# MOJO GOOSE SPINNER DECOY



## BLTD (Nov 20, 2004)

*WONDERING IF ANYONE HAS HUNTED OVER THIS DECOY YET OR KNOW OF ANYONE THAT HAS ONE. LOOKING TO PURCHASE BUT NEED MORE INO ON THEM FIRST.*


----------



## win4win (Sep 8, 2003)

They do a great job of keeping the geese away. Get a flag....you'd be much better off.


----------



## Matt Jones (Mar 6, 2002)

They're completely worthless.


----------



## turkishgold11 (Oct 25, 2004)

Totally agree with the other posts the are a waste on hard earned money!!!

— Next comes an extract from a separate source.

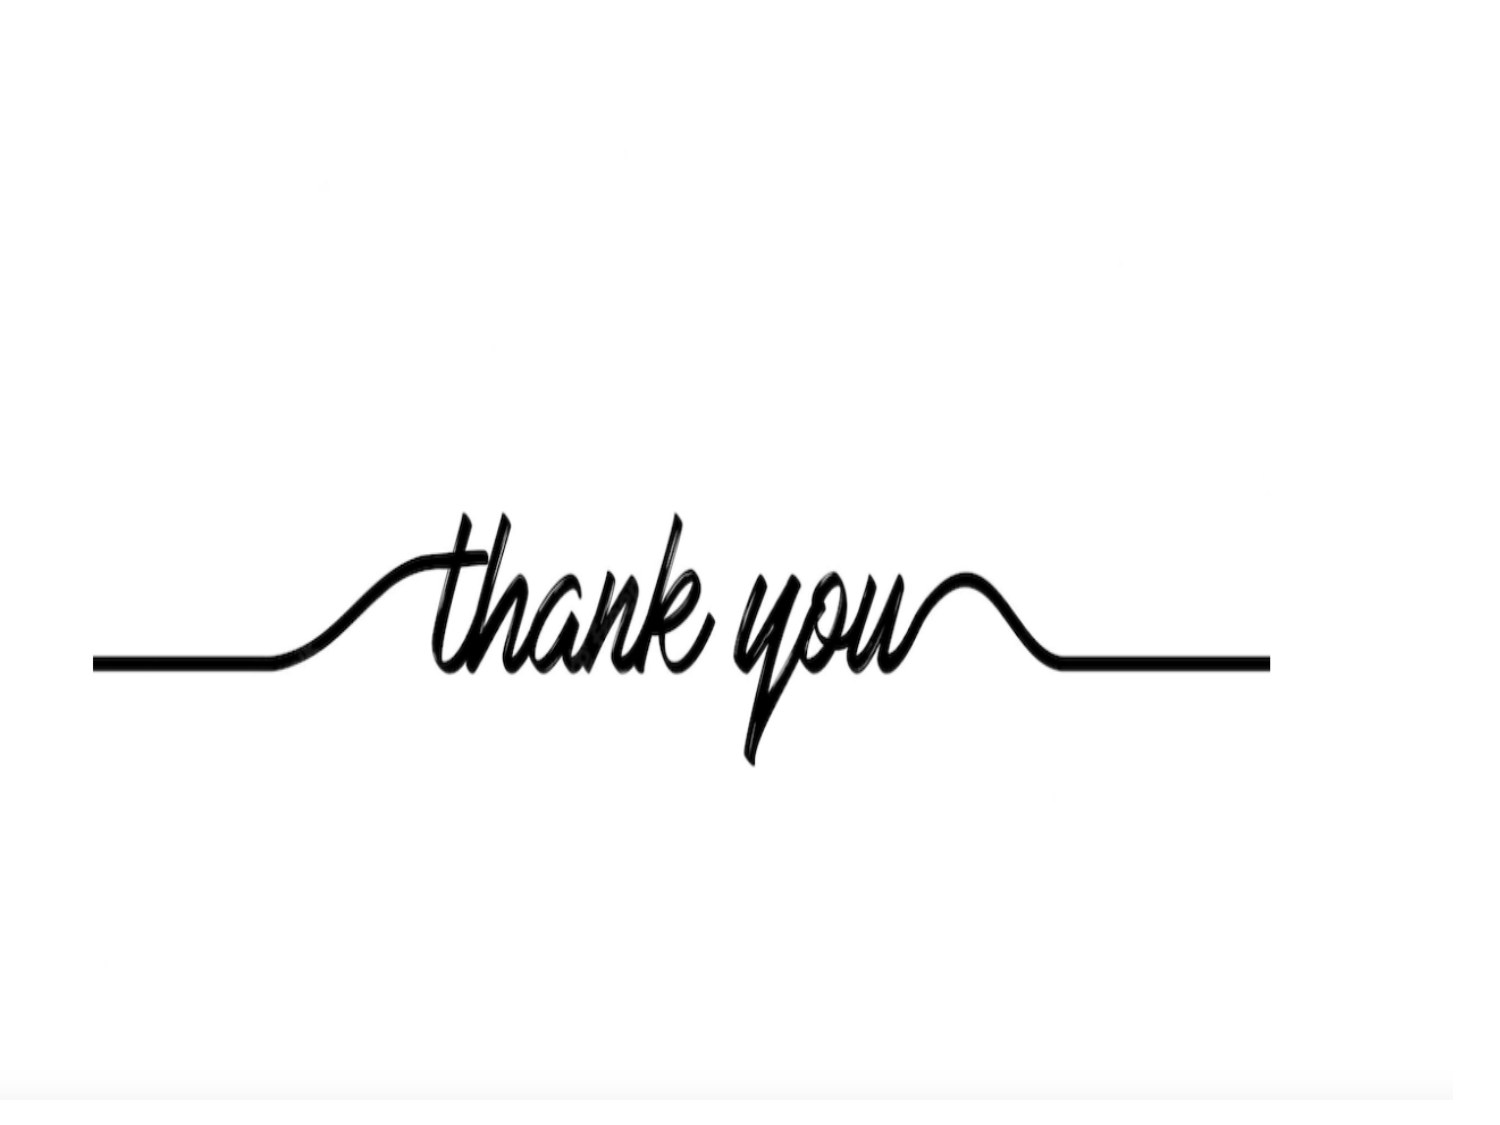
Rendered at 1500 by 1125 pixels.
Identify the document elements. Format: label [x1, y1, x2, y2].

!! Cupped Wings and Blue Skies !! :thumb:


----------



## Anas Strepera (Nov 10, 2004)

I saw the one they had displayed at cabelas and it looked like junk. The wings moved too fast and it was really expensive. I wouldn't buy one. :run:


----------



## BLTD (Nov 20, 2004)

thanks for your input.......very helpful


----------



## Gary Bottger (Nov 24, 2004)

Thanks for the info. Better get that off my x-mass list.


----------



## Ryan_Todd (Apr 11, 2004)

totally agree. get some flags


----------



## mallardhunter (May 15, 2004)

> totally agree. get some flags


 :withstupid:


----------



## BLTD (Nov 20, 2004)

what are flags? im new to duck/goose hunting so bare with me.


----------



## Gary Bottger (Nov 24, 2004)

http://www.store.nodakoutdoors.com/prod ... ducts_id/9


----------



## BLTD (Nov 20, 2004)

how well do the flags work from water?....picture of product shows field hunt. any other products as far as decoys go for water hunt


----------



## destoned (Nov 13, 2004)

I must mention that I don't own an original mojo, but a home made version of the mojo and must say it worked great. The way we use it however is we connected it to a 12volt drill cut off at the top of the handle, we then have a wire going to our home made mojo about 5 feet from our blind. When we click the switch on the drill handle our home made mojo wings do 1 or 2 rotations. The weight of the wings brings them back to normal position once we let go of the switch. I must share with you that this made a big change in our success. We even pull down flocks of snows with only canada geese decoys. Many canadas land right in without circling the decoys. I don't know if the original mojo keeps turning it wings (maybe that why hunters say it's not worth it)but I know my home made mojo named Willy does miracles for us. If you would like to see pics let me know.


----------



## turkishgold11 (Oct 25, 2004)

Waste of time and money!!

!! Cupped Wings and Blue Skies !! :thumb:


----------



## destoned (Nov 13, 2004)

Just wondering, what is you goose hunting daily limit in your area and where do you hunt ?


----------